The pound managed to stay flat against the euro but lost half a percent to the dollar in a week which saw strong inflation numbers but poor retail sales. It would seem markets are starting to weigh up the possibility of global stagflation as prices rise but economic output fails to increase. One of the main signs of this is rising energy prices in UK with two energy companies unable to keep up and going out of business. The jobs report was as expected with ILO unemployment slightly down from the previous month at 4.6% versus 4.7%.
It’s a big week for the FX markets with both the Federal Reserve and Bank of England updating their monetary policy. The recent data releases from the UK have underperformed compared to the Bank of England’s predictions. This adds risk to the pound as investors have started to downgrade their predictions of a strong economic recovery for the UK which will have a knock-on effect on the pound. The pound is likely to be sensitive in the lead up to the MPC announcement as traders react to rumours about the stance of Andrew Bailey and his team.

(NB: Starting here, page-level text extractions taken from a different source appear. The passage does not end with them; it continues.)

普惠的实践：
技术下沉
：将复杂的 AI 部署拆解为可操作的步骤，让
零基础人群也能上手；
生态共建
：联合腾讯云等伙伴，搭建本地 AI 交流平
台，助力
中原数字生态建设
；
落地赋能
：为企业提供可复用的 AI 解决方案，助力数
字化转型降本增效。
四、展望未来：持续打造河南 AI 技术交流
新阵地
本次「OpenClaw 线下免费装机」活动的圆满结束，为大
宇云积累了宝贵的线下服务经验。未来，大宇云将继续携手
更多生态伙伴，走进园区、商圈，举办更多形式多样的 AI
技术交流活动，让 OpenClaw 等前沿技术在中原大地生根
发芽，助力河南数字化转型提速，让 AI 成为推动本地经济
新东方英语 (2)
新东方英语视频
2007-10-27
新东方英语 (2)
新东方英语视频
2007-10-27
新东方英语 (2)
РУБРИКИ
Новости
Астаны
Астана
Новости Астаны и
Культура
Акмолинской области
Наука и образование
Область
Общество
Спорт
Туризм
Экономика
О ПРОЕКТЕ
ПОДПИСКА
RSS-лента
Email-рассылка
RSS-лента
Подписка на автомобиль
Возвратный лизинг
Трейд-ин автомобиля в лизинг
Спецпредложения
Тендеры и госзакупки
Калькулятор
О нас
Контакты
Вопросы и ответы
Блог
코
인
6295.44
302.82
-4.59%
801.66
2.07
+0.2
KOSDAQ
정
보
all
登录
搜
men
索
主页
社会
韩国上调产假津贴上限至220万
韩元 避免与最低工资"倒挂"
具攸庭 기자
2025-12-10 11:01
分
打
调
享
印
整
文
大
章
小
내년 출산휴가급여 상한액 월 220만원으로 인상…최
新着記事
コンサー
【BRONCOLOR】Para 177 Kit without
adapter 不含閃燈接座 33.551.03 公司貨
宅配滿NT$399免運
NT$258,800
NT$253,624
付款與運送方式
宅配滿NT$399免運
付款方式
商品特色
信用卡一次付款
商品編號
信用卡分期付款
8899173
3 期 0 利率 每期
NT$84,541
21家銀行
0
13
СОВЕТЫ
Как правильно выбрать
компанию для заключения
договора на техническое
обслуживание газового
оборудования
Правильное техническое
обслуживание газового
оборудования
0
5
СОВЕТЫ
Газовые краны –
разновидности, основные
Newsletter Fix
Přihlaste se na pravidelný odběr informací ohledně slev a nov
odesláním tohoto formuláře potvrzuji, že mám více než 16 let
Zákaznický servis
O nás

The dollar was the second best performing G10 currency last week and only just lost out on the top spot to the Japanese Yen. A combination of a selloff in global equity markets and strong US retail sales were the main factors driving strength in the dollar. Though it wasn’t all positive for the dollar as there is a creeping sense that with higher vaccination rates, Europe could be slightly more resilient than the US to fresh waves of the pandemic in the northern hemisphere this winter. On the data front, US CPI missed expectations for both the monthly and yearly reading, which should indicate a more dovish Fed.
As mentioned above the highlight for the dollar comes on Monday with Fed’s interest rate decision and monetary policy statement. Rates are expected to be held at 0.25% but as always, markets will be paying close attention to the following statement from Jerome Powell. The dollar could be boosted by growing financial risk in China and how Chinese real estate developer Evergrande will resolve its $300bn debt hangover. Most presume that some form of debt restructuring is arranged such that a crisis of confidence does not spread within the Chinese financial sector.
The euro manged some short-term strength versus the dollar last week before misplaced speculation about the prospect of a 2023 interest rate rise was reportedly quashed by the European Central Bank, leaving the Euro at the mercy of a stronger dollar and faltering global markets. The FT reported that it had seen an unpublished internal study at the ECB suggesting that inflation could sustainably hit 2% by 2025, such that the ECB could start raising rates in 2023. Though downplayed by the ECB, this is important as it shows ECB hawks are trying to open a debate on monetary normalization.
The euro will take a back seat this week with markets focusing on the Fed and Bank of England. The only data of note out of the EU comes on Thursday with PMI data for Germany and the EU Markit PMI Composite, both expected at a slight increase compared to the previous month’s reading.